--- About this exercise ---
Every line from the line containing "nose: (1029, 302)" through the final line of the data is to be printed exactly; no other line is to appear.

--- Data listing ---

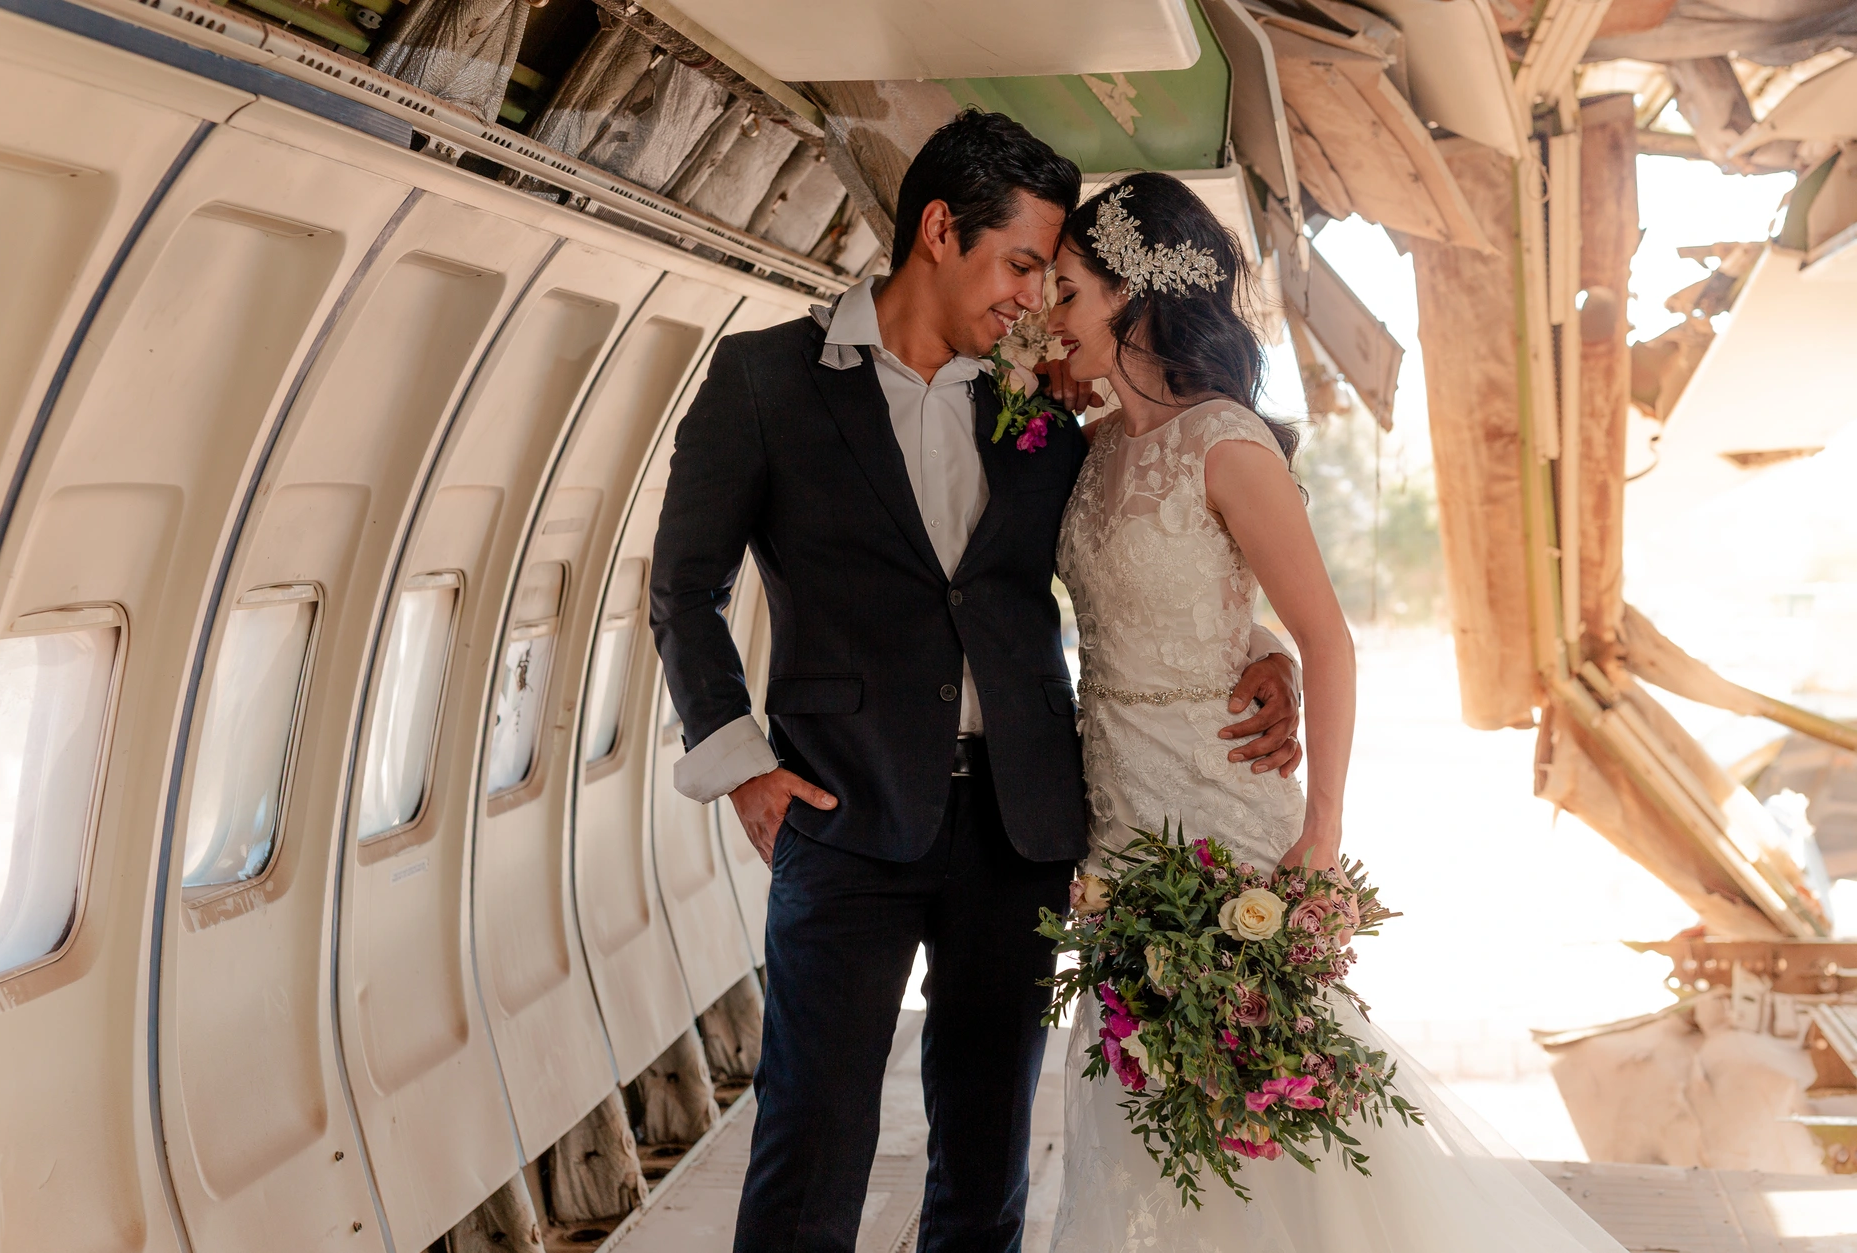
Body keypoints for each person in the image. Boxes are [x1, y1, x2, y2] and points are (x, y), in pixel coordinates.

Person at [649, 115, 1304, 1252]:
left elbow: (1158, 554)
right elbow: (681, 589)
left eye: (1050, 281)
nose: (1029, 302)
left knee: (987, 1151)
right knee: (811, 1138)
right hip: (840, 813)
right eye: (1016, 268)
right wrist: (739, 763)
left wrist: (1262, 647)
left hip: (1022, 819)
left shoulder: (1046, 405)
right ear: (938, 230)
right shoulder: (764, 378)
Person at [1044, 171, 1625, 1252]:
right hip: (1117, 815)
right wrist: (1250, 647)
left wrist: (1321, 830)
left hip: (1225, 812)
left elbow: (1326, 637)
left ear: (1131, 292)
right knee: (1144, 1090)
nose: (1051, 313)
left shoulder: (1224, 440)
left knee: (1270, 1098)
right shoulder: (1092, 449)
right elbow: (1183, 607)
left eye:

--- Expected output ---
nose: (1029, 302)
left knee: (987, 1151)
right knee: (811, 1138)
right hip: (840, 813)
right eye: (1016, 268)
right wrist: (739, 763)
left wrist: (1262, 647)
left hip: (1022, 819)
left shoulder: (1046, 405)
right ear: (938, 230)
right shoulder: (764, 378)
Person at [1044, 171, 1625, 1252]:
right hip: (1117, 815)
right wrist: (1250, 647)
left wrist: (1321, 830)
left hip: (1225, 812)
left elbow: (1326, 637)
left ear: (1131, 292)
right knee: (1144, 1090)
nose: (1051, 313)
left shoulder: (1224, 440)
left knee: (1270, 1098)
right shoulder: (1092, 449)
right elbow: (1183, 607)
left eye:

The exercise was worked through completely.